WRITTEN TASKS:
- 1) In the machine learning piece, what does the author say real data is like?
- 2) List the things the machine learning piece says it is important to understand in order to make ML algorithms work with real data.
- 3) Extend the machine learning piece, picking up after its final sentence.

EXTRACT TO READ:
——

The Basic Machine Learning Framework

“Education is what remains after you have forgotten everything you learned in school.” – Albert Einstein

There are many, many Machine Learning (ML) algorithms out there and it is quite intimidating to a beginner as to where to start. The key is to realise that though there are several techniques, they are all governed by the same fundamental framework. Many folks jump the gun and instead of focussing on the basics, directly move to advanced topics resulting in a weak foundation and understanding. I have seen folks applying advanced models to data without really understanding what it’s doing underneath. They tend to think it is as a black box – feed it data and get the output. Unfortunately, this is not how ML works in practice.

Real data is incredibly messy, and nothing like what they show in textbooks. To make ML algorithms work with real data, it is important to understand how they work, what are the tweaks needed, and finally how to interpret the results. And for such an understanding, the basic framework of ML is critical. Once you understand the basics, it is easy to understand any new algorithm quickly. Even if you don’t remember all the nitty gritty details of the derivation of an algorithm, but you know the fundamental principles and assumptions behind it, you are good to leverage it for your use case. In terms of the quote you read at the start of this post, basic ML framework is what will stay with you even if you forget the gory mathematical details of several ML algorithms.

——

PROVIDED DATA:
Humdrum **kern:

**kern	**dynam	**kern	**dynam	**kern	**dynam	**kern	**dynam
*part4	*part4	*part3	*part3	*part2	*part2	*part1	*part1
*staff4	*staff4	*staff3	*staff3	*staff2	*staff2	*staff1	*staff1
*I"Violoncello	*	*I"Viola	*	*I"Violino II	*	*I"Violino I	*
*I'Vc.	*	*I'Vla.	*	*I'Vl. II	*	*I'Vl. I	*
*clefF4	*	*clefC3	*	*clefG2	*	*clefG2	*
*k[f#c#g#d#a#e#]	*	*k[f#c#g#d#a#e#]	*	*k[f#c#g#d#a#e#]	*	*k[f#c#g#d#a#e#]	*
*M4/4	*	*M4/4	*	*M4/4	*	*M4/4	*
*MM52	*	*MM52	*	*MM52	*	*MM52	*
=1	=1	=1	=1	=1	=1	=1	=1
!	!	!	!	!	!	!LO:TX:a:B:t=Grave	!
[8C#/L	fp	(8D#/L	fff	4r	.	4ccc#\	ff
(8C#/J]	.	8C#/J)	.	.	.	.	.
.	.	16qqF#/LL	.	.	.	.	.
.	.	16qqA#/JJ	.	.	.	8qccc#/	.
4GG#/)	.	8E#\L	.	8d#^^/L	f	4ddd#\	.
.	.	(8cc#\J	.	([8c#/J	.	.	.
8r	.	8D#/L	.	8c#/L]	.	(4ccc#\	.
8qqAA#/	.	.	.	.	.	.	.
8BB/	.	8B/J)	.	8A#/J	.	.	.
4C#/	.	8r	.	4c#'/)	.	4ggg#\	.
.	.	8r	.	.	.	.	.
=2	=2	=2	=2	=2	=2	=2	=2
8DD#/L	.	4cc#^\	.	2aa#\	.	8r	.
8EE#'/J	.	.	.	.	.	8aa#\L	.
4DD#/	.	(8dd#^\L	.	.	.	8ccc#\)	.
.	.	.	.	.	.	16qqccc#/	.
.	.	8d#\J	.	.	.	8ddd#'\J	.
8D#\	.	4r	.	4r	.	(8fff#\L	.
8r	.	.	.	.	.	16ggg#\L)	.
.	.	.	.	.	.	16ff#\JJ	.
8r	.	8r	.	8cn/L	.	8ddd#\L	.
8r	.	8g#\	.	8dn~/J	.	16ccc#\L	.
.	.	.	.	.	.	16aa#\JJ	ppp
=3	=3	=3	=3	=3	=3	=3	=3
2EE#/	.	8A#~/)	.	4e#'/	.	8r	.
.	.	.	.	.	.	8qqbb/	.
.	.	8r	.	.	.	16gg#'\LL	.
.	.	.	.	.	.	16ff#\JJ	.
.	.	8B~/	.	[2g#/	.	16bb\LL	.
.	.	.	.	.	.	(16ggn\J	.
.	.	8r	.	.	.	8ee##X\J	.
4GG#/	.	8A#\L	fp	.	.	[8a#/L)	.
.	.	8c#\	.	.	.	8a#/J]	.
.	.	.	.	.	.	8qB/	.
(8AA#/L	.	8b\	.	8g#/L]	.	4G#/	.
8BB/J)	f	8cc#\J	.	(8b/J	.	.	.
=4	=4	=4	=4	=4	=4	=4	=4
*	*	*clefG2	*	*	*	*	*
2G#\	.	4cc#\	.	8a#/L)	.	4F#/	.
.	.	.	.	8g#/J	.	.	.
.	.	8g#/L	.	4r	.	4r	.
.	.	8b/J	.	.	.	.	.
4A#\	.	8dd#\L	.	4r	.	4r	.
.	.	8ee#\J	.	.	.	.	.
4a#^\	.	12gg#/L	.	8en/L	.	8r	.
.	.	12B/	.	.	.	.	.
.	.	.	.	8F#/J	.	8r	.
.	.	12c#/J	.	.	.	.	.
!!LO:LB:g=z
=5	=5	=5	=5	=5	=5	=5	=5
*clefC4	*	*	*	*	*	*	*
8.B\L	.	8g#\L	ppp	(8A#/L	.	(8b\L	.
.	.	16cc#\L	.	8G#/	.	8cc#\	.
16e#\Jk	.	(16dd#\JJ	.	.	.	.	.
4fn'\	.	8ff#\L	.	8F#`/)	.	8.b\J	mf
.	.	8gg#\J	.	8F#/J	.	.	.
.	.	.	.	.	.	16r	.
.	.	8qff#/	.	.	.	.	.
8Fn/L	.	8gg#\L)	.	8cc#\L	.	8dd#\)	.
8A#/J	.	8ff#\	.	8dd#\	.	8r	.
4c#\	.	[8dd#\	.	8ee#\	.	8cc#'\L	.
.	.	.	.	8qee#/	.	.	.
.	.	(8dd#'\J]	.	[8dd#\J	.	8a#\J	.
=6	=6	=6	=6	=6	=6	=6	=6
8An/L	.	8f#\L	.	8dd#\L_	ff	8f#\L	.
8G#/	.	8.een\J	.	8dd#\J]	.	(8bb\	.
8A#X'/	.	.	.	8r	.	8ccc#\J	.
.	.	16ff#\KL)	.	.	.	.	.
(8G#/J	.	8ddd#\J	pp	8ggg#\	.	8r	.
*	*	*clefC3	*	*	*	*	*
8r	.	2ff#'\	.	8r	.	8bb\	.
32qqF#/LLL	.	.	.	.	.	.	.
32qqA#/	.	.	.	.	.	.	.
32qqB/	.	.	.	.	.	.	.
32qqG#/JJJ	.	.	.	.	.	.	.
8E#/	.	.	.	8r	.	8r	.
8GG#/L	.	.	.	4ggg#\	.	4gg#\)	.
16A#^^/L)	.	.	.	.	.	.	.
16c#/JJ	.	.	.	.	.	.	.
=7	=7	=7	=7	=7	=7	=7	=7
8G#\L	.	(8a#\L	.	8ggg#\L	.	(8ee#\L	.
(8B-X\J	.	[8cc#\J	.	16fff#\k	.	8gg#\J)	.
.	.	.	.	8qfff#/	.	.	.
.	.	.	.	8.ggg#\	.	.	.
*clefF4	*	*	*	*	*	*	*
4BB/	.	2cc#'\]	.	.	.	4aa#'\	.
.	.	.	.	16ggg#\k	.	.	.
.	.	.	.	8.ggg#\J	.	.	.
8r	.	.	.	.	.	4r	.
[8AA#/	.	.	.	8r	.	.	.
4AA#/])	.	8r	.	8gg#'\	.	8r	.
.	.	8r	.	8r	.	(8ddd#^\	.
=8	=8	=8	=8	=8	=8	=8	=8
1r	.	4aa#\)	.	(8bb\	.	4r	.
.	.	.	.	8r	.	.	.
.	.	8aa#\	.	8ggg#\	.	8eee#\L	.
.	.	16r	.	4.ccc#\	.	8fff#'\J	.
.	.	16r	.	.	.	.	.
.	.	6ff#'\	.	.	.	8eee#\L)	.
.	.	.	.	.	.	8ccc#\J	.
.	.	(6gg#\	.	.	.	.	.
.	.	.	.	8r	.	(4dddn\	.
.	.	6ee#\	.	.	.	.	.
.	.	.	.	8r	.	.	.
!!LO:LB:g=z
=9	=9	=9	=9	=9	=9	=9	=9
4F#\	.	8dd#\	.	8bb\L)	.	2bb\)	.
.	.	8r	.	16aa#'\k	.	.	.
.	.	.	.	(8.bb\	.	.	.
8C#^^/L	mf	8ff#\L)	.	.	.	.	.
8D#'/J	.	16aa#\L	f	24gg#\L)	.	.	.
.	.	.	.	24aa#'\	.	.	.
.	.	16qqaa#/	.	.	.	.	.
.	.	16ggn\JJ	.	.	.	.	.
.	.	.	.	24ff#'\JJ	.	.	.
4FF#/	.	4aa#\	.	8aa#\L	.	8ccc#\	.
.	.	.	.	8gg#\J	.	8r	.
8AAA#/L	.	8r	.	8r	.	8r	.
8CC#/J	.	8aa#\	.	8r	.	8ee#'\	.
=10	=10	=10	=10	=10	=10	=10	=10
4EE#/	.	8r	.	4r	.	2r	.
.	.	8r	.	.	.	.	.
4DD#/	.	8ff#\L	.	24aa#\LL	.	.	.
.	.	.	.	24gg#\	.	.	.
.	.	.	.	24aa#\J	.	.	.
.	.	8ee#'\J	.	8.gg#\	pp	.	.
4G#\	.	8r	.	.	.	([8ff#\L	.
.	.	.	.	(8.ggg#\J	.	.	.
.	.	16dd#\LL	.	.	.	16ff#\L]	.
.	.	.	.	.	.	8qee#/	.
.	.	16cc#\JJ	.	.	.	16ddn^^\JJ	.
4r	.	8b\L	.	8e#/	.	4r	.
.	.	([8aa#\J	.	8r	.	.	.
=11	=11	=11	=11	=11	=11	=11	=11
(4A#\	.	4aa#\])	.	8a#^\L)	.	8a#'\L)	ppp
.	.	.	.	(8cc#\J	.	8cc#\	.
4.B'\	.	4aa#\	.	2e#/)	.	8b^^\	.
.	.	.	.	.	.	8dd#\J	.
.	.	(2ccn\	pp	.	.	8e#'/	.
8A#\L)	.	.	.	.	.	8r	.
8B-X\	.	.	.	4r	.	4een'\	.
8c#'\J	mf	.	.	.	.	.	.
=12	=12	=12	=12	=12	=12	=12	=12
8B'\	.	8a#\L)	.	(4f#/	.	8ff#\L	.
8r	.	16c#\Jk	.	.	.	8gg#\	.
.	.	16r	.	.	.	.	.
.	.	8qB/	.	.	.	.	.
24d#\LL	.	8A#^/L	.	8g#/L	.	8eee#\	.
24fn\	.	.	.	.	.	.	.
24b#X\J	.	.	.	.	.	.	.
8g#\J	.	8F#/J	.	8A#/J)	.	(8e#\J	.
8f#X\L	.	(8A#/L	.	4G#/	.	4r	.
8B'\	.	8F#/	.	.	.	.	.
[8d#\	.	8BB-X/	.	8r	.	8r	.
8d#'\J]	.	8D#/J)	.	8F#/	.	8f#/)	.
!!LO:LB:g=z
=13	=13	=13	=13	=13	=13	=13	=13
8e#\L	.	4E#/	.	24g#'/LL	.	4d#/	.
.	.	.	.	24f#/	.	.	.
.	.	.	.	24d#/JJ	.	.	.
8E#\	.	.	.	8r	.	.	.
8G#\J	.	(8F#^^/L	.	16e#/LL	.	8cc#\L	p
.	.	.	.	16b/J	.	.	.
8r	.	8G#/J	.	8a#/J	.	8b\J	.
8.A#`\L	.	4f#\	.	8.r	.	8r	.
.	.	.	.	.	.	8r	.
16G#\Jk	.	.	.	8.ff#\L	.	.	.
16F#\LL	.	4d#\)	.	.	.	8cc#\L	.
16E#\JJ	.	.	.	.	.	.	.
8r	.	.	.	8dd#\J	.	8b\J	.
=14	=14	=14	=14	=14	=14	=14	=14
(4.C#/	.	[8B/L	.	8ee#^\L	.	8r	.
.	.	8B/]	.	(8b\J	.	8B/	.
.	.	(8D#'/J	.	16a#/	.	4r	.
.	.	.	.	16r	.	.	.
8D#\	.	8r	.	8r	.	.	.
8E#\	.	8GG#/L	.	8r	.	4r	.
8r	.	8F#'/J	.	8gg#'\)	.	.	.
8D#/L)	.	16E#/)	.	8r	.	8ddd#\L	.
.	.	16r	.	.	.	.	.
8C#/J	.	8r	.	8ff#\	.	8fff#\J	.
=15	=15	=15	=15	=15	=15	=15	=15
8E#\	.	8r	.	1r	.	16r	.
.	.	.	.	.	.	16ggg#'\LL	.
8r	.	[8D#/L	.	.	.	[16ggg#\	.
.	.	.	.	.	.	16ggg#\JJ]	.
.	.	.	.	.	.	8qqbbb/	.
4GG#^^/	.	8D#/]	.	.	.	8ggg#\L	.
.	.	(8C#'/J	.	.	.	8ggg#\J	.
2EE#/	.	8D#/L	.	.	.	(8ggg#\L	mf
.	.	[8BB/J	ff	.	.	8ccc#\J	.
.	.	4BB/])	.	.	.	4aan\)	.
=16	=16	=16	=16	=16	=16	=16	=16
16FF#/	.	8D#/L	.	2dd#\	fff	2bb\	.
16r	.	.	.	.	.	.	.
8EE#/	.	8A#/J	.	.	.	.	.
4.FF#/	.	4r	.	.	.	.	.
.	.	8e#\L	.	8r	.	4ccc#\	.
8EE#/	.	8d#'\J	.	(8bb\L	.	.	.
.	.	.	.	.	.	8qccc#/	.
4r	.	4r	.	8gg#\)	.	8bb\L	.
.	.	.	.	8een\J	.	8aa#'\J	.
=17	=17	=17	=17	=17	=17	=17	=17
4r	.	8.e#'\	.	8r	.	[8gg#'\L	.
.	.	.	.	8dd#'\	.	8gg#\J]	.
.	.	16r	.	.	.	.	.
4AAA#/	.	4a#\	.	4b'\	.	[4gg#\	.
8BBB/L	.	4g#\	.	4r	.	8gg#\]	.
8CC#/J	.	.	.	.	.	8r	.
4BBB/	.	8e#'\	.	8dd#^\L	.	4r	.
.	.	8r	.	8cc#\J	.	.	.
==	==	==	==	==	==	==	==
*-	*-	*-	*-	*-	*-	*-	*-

——

ANSWERS BY TASK:
- 1) Real data is incredibly messy and nothing like what textbooks show.

- 2) How the algorithms work, what tweaks are needed, and how to interpret the results.

- 3)
The Framework

First of all, let us understand that behind all the glittering posters of ML, there is Mathematics. You cannot run away from the math if you want to be a good Data Scientist. However, this does not mean you leave everything, pick up several text books and dedicate a year to study math. All we need to do is brush up the relevant concepts from Linear Algebra, Statistics, Calculus as and when the concepts come up in different topics. I will cover the relevant topics of math in this blog, as required.

Second, it is important to understand the broad framework or taxonomy of all ML algorithms. I have drawn a very basic framework here.

ML_Framework_3.png

 

You don’t need to understand all of it in one go. Also, you will see certain models like HMM and LDA appearing both in the Supervised and Unsupervised Learning. This is because they are generic algorithms and can be used in both the settings. More on this in later posts when we dive deeper into the models. For now, we should understand what each of the boxes in the above diagram are at a high level. For that, let’s take an example.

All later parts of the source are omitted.